His one consolation is that his father—nothingness—will wipe out the creations soon and it will be “as if they never had existed.” Through this humorous, dark poem, Bourgeois lays out the central cause of suffering throughout the book: existence simply does not matter. It is ironic, however, that the Faux Dieu began creating out of boredom, seeing this grand act as a simple pastime, whereas the humans have the opposite problem, taking trivial things and imbuing them with importance, only to become bored and suffer.
With its nonchalant treatment of absurd and surreal events, the voice throughout the book is reminiscent of Zachary Schomburg’s The Man Suit, which itself is reminiscent of James Tate’s work. Though the matter-of-fact treatment of strangeness is similar to Schomburg’s, Bourgeois’ poetry differs in resisting beauty and sincerity, choosing to depict violent scenes and apathetic characters.
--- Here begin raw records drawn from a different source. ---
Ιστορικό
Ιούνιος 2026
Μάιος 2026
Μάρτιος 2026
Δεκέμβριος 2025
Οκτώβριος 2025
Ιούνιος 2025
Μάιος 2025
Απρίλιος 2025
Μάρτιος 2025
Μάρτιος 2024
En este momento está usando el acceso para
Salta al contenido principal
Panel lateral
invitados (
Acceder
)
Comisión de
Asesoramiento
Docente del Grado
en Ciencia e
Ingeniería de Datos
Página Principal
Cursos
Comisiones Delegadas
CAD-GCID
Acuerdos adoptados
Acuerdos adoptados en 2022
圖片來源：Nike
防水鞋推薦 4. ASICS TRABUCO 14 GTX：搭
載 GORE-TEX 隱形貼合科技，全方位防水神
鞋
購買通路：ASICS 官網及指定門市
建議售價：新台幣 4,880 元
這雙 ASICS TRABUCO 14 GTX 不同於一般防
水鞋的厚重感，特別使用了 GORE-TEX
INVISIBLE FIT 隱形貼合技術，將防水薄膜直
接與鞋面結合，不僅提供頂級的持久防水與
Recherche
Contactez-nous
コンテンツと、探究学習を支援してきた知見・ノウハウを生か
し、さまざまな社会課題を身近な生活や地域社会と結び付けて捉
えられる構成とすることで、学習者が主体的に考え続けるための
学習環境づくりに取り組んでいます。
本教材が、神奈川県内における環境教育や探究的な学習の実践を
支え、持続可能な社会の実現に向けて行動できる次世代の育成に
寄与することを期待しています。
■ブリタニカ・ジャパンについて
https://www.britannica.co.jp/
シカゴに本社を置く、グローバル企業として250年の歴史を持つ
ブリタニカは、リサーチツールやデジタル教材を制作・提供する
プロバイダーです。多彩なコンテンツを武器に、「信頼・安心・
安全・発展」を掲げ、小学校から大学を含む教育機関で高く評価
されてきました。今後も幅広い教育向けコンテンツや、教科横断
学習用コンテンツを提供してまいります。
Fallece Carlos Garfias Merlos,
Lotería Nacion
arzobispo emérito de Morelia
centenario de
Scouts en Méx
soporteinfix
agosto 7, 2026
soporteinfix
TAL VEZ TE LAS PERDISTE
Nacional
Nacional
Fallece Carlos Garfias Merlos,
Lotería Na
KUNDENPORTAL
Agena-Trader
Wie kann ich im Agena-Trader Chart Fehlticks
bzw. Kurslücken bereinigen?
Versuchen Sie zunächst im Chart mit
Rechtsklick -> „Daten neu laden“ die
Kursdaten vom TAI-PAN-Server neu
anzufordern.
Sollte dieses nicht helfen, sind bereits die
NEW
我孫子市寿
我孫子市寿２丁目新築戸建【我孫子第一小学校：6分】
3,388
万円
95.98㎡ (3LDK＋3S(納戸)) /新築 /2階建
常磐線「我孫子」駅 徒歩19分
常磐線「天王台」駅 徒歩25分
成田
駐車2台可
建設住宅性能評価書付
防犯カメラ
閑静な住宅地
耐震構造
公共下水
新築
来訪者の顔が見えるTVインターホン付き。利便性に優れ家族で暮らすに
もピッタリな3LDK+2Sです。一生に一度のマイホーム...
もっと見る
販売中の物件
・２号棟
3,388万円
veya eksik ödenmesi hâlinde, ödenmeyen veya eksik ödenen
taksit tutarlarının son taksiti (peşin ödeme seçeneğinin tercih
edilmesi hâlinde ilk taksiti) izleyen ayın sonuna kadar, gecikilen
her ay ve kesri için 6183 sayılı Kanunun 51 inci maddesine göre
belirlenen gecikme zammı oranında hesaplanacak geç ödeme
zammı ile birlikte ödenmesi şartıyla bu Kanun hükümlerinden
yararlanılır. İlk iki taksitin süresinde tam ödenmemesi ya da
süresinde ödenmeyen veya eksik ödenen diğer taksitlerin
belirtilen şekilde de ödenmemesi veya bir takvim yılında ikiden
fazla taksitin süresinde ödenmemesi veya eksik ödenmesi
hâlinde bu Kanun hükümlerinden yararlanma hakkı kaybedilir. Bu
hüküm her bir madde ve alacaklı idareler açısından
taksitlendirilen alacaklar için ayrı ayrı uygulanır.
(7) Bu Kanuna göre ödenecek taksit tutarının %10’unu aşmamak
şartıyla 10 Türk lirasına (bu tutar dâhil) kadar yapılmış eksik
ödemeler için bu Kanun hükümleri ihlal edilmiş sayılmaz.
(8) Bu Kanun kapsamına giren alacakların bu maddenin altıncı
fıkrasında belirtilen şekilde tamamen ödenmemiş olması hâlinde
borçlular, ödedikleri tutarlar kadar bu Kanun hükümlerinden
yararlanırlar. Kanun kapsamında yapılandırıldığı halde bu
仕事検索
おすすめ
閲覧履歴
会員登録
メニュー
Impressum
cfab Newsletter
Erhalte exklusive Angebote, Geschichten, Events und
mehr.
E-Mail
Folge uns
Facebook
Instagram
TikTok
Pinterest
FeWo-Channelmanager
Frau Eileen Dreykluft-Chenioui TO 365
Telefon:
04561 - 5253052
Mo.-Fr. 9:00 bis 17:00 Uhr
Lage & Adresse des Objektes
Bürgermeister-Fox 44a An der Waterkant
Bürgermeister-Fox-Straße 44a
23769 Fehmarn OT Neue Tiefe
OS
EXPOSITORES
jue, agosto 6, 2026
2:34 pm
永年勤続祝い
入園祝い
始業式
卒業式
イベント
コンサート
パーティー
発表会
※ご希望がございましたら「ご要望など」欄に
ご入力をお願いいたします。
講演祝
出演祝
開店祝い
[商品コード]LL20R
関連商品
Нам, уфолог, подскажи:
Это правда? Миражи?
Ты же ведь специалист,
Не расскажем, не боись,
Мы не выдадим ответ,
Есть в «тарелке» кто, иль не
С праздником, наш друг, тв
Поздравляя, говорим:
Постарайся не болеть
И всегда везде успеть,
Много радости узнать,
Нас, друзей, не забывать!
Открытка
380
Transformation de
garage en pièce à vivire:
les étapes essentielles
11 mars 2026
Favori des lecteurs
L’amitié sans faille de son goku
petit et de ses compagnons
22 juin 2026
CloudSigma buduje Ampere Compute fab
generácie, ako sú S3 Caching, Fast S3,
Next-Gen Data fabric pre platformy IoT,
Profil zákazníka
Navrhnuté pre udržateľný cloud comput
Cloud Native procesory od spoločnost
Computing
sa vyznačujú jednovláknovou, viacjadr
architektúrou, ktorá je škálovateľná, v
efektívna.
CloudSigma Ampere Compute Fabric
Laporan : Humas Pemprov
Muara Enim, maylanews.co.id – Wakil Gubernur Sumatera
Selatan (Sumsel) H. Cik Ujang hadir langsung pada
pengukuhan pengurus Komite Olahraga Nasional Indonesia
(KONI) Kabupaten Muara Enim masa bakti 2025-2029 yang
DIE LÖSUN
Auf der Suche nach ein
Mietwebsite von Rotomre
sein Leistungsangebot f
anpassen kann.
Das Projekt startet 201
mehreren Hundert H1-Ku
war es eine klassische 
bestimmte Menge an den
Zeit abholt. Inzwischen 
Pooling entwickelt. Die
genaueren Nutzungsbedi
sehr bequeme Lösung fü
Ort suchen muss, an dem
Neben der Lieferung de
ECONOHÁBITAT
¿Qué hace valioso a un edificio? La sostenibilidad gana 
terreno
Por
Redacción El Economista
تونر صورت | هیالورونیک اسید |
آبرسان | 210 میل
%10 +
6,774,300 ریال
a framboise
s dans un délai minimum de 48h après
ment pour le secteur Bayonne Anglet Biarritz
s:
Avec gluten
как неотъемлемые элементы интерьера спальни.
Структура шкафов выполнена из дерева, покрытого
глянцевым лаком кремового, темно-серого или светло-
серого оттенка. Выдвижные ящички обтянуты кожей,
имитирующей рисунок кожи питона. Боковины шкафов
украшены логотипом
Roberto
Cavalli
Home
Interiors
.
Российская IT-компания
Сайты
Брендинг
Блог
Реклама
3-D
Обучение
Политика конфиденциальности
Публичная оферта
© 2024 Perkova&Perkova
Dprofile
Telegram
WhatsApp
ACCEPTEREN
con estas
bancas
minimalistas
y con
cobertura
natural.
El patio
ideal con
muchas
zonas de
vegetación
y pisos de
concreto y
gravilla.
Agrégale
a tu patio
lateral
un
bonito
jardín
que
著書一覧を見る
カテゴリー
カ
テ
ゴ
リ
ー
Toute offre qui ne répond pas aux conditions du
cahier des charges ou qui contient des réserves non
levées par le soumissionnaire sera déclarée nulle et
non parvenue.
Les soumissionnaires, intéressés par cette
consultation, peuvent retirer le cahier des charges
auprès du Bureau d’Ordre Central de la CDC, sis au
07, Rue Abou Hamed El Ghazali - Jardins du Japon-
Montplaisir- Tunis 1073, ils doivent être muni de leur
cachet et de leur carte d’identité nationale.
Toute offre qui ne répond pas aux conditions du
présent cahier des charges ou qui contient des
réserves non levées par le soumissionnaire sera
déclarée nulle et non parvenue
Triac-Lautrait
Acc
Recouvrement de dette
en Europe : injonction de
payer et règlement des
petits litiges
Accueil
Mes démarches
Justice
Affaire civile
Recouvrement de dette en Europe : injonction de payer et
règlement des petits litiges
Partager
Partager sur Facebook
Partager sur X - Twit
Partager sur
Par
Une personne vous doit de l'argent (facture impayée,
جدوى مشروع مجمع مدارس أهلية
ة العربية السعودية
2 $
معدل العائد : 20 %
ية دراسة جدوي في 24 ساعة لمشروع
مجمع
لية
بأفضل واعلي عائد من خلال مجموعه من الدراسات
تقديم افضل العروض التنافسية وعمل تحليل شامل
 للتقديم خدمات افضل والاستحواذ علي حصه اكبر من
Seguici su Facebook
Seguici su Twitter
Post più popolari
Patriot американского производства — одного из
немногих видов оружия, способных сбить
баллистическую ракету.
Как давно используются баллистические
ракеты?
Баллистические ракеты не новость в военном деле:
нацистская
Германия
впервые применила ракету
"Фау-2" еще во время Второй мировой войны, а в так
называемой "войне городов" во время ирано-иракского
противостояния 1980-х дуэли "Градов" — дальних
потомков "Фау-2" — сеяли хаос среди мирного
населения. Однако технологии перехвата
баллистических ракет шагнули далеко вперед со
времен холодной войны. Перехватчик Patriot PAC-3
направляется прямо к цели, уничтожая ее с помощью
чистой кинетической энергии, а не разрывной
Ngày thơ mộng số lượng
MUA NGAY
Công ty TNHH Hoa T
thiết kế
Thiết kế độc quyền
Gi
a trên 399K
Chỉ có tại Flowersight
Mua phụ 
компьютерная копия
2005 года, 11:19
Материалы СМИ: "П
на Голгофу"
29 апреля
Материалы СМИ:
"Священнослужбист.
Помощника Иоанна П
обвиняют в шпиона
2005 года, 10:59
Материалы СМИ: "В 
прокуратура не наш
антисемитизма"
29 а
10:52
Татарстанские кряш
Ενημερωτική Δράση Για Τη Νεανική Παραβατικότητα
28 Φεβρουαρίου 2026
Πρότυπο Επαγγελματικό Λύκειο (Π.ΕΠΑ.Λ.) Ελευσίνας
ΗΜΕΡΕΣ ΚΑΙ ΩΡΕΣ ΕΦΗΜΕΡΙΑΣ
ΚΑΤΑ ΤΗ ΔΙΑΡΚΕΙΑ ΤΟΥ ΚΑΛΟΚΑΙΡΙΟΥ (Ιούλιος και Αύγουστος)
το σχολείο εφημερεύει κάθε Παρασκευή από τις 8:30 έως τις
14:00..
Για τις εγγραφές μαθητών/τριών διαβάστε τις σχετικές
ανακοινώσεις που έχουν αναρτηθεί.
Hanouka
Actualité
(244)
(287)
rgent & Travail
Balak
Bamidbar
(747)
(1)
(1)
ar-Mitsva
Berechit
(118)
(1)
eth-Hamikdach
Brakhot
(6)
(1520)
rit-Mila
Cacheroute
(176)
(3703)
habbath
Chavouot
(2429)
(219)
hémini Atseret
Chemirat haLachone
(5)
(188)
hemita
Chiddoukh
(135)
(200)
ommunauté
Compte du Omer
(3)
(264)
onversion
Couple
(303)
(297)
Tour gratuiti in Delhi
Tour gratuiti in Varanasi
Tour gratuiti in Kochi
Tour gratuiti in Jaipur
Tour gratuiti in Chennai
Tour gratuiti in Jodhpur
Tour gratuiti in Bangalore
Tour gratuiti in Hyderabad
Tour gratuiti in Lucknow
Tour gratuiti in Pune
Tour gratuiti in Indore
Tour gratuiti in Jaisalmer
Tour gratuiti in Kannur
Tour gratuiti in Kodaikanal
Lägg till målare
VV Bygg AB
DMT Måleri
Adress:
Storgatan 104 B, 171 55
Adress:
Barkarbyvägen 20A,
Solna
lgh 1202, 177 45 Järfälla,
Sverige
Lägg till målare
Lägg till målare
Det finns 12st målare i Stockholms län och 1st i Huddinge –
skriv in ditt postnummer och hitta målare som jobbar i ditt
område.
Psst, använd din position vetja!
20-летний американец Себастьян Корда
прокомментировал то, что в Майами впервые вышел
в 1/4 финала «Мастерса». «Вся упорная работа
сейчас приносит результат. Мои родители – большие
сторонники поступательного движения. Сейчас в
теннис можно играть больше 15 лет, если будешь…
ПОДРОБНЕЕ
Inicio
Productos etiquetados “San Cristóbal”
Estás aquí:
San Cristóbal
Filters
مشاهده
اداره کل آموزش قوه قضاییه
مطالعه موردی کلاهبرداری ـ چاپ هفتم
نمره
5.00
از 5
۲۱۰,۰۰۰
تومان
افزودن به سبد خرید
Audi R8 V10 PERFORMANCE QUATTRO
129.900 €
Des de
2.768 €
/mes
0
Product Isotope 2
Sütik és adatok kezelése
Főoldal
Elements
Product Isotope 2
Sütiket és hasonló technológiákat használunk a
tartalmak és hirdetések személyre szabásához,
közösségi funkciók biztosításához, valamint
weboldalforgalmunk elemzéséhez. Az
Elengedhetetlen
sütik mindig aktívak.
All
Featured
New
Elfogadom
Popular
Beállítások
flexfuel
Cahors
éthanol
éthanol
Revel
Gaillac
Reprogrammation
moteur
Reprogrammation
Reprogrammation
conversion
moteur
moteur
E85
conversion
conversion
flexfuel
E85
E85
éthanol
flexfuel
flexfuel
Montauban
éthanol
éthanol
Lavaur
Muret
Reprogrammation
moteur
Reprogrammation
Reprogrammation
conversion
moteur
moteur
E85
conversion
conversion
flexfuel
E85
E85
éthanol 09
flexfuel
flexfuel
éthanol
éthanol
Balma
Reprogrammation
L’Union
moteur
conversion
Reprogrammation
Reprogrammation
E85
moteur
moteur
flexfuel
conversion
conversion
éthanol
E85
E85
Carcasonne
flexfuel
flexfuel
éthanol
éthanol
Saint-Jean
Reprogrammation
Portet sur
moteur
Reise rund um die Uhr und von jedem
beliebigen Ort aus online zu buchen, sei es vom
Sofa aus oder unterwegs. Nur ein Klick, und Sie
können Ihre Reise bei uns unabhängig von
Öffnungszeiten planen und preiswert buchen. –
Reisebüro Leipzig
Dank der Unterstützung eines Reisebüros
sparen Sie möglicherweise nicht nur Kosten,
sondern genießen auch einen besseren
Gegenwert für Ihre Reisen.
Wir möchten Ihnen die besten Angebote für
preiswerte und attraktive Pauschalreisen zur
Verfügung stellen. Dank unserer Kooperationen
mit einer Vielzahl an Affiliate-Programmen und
In this way, the content of the poems recalls the work of Maggie Nelson, particularly her collection Jane: A Murder, though Bourgeois’ speakers keep a distance from the violence, in contrast to Nelson’s. The combination of casual voice, strange violence, and prose poem form makes The Animal read more like twisted parables than poems: Aesop’s fables meet the Brothers Grimm, but in the 21st century.
Such violence can be seen in the poem “The Fourth of July,” which opens benignly enough with a town watching a July 4th fireworks display but unable to feel affected by it. But the poem immediately takes a violent turn:
Someone finally piped up after an hour of interminable silence in the crowd, “Is it just me, or do you feel like going home and putting a bullet in your head?”
Everyone in the crowd agrees, even the children, and they feel “a great sense of euphoria” at the thought of mass suicide, until “some jerk” says they should all keep living, just for fun, just to see what will happen. The townspeople follow this man’s advice, go home, get drunk, and wish it were the end of history. Mass suicide, children wanting to die, and euphoria for death—all of these are violent and even gruesome, yet in Bourgeois’ straightforward voice, they’re also funny, especially since “some jerk” prevents the violence. Once again, Bourgeois returns to his examination on the meaninglessness of life without becoming tedious. Even in lamentation, the poems are fierce and alive.
The Animal remains unsettling and unapologetic throughout, as Bourgeois forces the reader to consider grand questions without the comfort of beauty or sentimentality. This must be how a collection that revolves around boredom manages never to bore.